Despite the angsty stuff, I experienced a lot of joy in that little cracker box gym. I was a basketball cheerleader in 7th grade. We cheered on our boys in homemade (well sewn in home ec class)uniforms. We idolized the older girls who cheered after us wearing the real deal, and successfully turning cartwheels in sync. I cheered “GREEN AND WHITE FIGHT FIGHT!!!” more times than I can remember, and sung the Mendon Fight Song even more.

I think I had a secret crush on half the varsity team that year. My first experience with fickle love from afar.

My 7th grade year was my first and last year in that gym, as a student, and a vital part of the cheering section. The school millage vote had finally passed, and we got a new middle school and high school. The new gymnasium was was so big you could probably fit three of the old ones inside it. We still used the old gym though. Youth basketball, fund raising dances, and summer recreation kept it alive. I watched my nephews play basketball there. And I even attended a 50’s dance there with my children when they were very young. Many years later it was rebuilt into a beautiful auditorium.

A few years ago, after the transformation, I got to see Seussical the Musical there with a dear friend I grew up with. Her daughter was performing in it. Sitting there in the same space of my youth I felt a surreal sadness for the old beauty of the room, and a joyful pride seeing it so wonderfully transformed and preserved.

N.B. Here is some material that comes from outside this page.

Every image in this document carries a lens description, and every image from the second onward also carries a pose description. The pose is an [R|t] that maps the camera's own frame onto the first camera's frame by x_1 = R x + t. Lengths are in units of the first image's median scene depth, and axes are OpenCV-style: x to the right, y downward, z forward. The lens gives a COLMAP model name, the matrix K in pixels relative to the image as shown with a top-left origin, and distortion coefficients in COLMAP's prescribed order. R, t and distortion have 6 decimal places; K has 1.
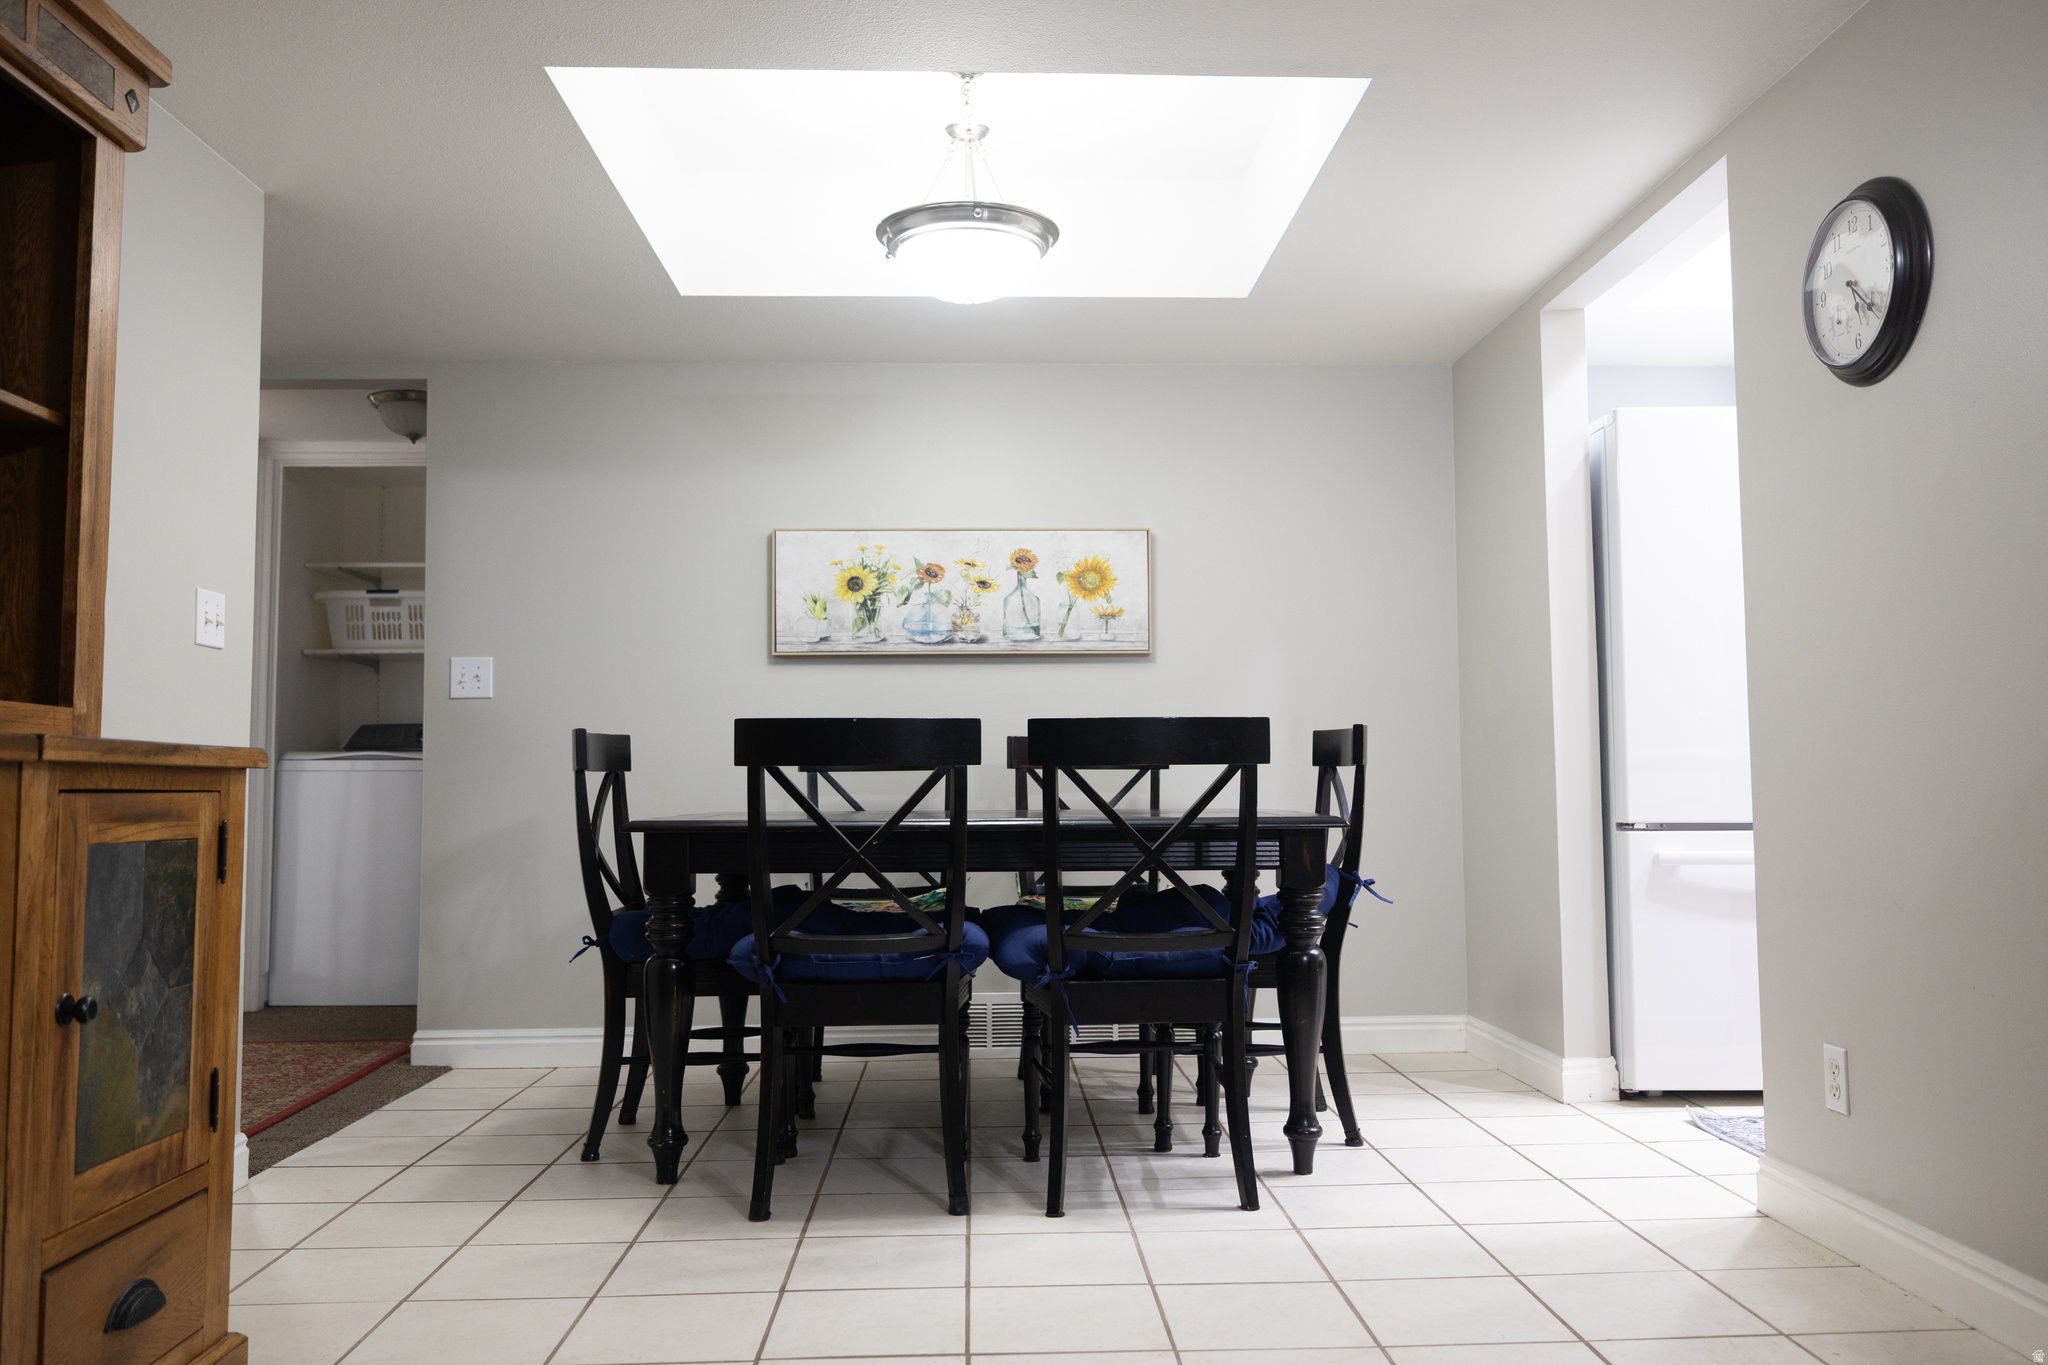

Last fall my sister Barb took my dad to see the Showboat, still going strong in the same space. They even shone a spotlight on dad in recognition of all that he gave to Kiwanis and Showboat, with the people he loved, in the town he cherished.

At this late date my adult self is just now figuring out the significance of past events; and the affect they have had on my life today, and every day leading up to now. The tools they provided were invaluable

The excitement of working together to make something for people to enjoy resonated well beyond my youth. When my children were growing up, I was very involved in their extra curriculars. I was a snack mom, a chauffeur, a costume helper, a make up person, and a back stage pain in the ass mom. I never really successfully competed in sports (remember dodgeball 😳), or performed on stage myself, but I lived it, and loved it right alongside my children. Every time I sat in a church, a stadium, tennis court bleachers, a cross country field, outdoor amphitheater, or Plainwell High School auditorium, I was taken back to the joy and anticipation of basketball, and Showboat seasons. And yes, I even exclaimed a bit too loudly “that’s my child up there!” a few times too many to a poor stranger sitting next to me, and several people in the surrounding area. Where was my sister Barb to shush me when I needed her?!?

Watch out Bristol and Elliotte, Grammy isn’t done being a cheerleader/fangirl just yet. My excitement will definitely be shush worthy! I’m still coming of age in the cracker box gym of my own making.